---------- Data supplied ----------

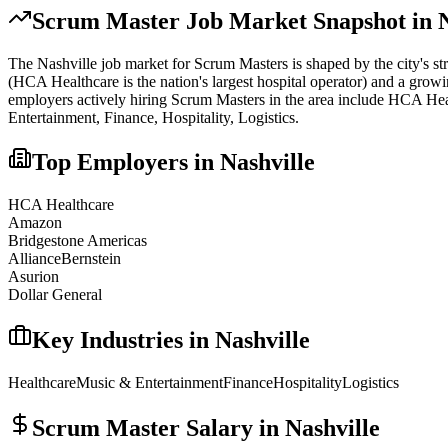
Scrum Master
Job Market Snapshot in
The
Nashville
job market for
Scrum Master
s is shaped by the city's s
(HCA Healthcare is the nation's largest hospital operator) and a growi
employers actively hiring
Scrum Master
s in the area include
HCA Heal
Entertainment, Finance, Hospitality, Logistics
.
Top Employers in
Nashville
HCA Healthcare
Amazon
Bridgestone Americas
AllianceBernstein
Asurion
Dollar General
Key Industries in
Nashville
Healthcare
Music & Entertainment
Finance
Hospitality
Logistics
Scrum Master
Salary in
Nashville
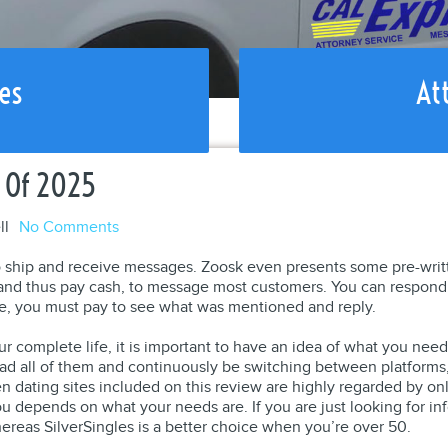
es
At
 Of 2025
ll
No Comments
 ship and receive messages. Zoosk even presents some pre-writte
 and thus pay cash, to message most customers. You can respon
e, you must pay to see what was mentioned and reply.
our complete life, it is important to have an idea of what you ne
ad all of them and continuously be switching between platforms, b
ten dating sites included on this review are highly regarded by on
ou depends on what your needs are. If you are just looking for i
ereas SilverSingles is a better choice when you’re over 50.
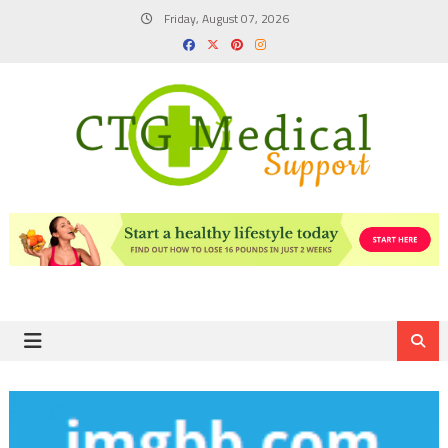
Skip
Friday, August 07, 2026
to
content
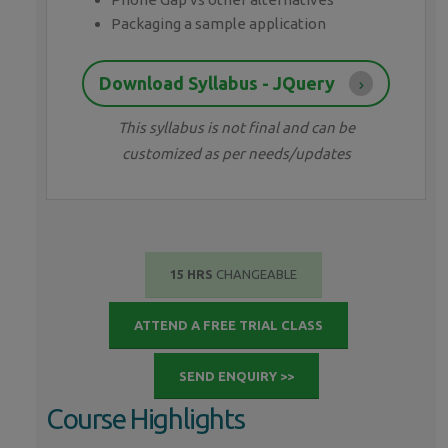
Packaging a sample application
Download Syllabus - JQuery
This syllabus is not final and can be
customized as per needs/updates
15 HRS
CHANGEABLE
ATTEND A FREE TRIAL CLASS
SEND ENQUIRY >>
Course Highlights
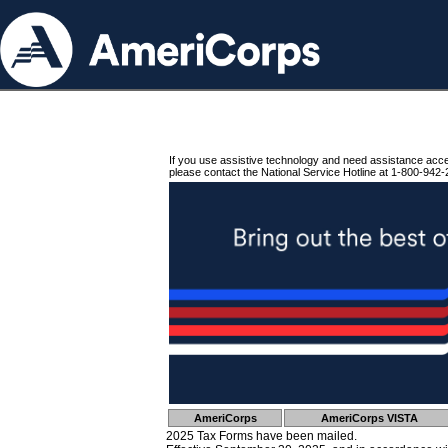
If you use assistive technology and need assistance acc
please contact the National Service Hotline at 1-800-942-
AmeriCorps
AmeriCorps VISTA
2025 Tax Forms have been mailed.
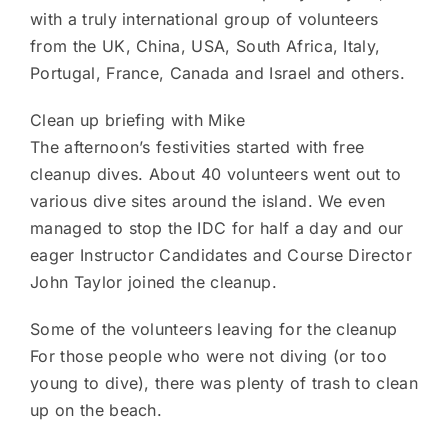
with a truly international group of volunteers
from the UK, China, USA, South Africa, Italy,
Portugal, France, Canada and Israel and others.
Clean up briefing with Mike
The afternoon’s festivities started with free
cleanup dives. About 40 volunteers went out to
various dive sites around the island. We even
managed to stop the IDC for half a day and our
eager Instructor Candidates and Course Director
John Taylor joined the cleanup.
Some of the volunteers leaving for the cleanup
For those people who were not diving (or too
young to dive), there was plenty of trash to clean
up on the beach.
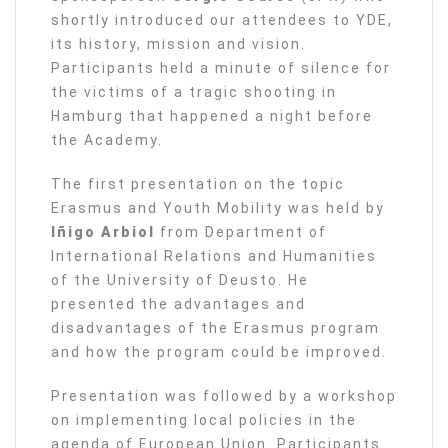
shortly introduced our attendees to YDE,
its history, mission and vision.
Participants held a minute of silence for
the victims of a tragic shooting in
Hamburg that happened a night before
the Academy.
The first presentation on the topic
Erasmus and Youth Mobility was held by
Iñigo Arbiol
from Department of
International Relations and Humanities
of the University of Deusto. He
presented the advantages and
disadvantages of the Erasmus program
and how the program could be improved.
Presentation was followed by a workshop
on implementing local policies in the
agenda of European Union. Participants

----------

* About this exercise *
Return each line of the listing above that contains the word "volunteers". Count only case-sensitive matches.

* Result *
with a truly international group of volunteers
cleanup dives. About 40 volunteers went out to
Some of the volunteers leaving for the cleanup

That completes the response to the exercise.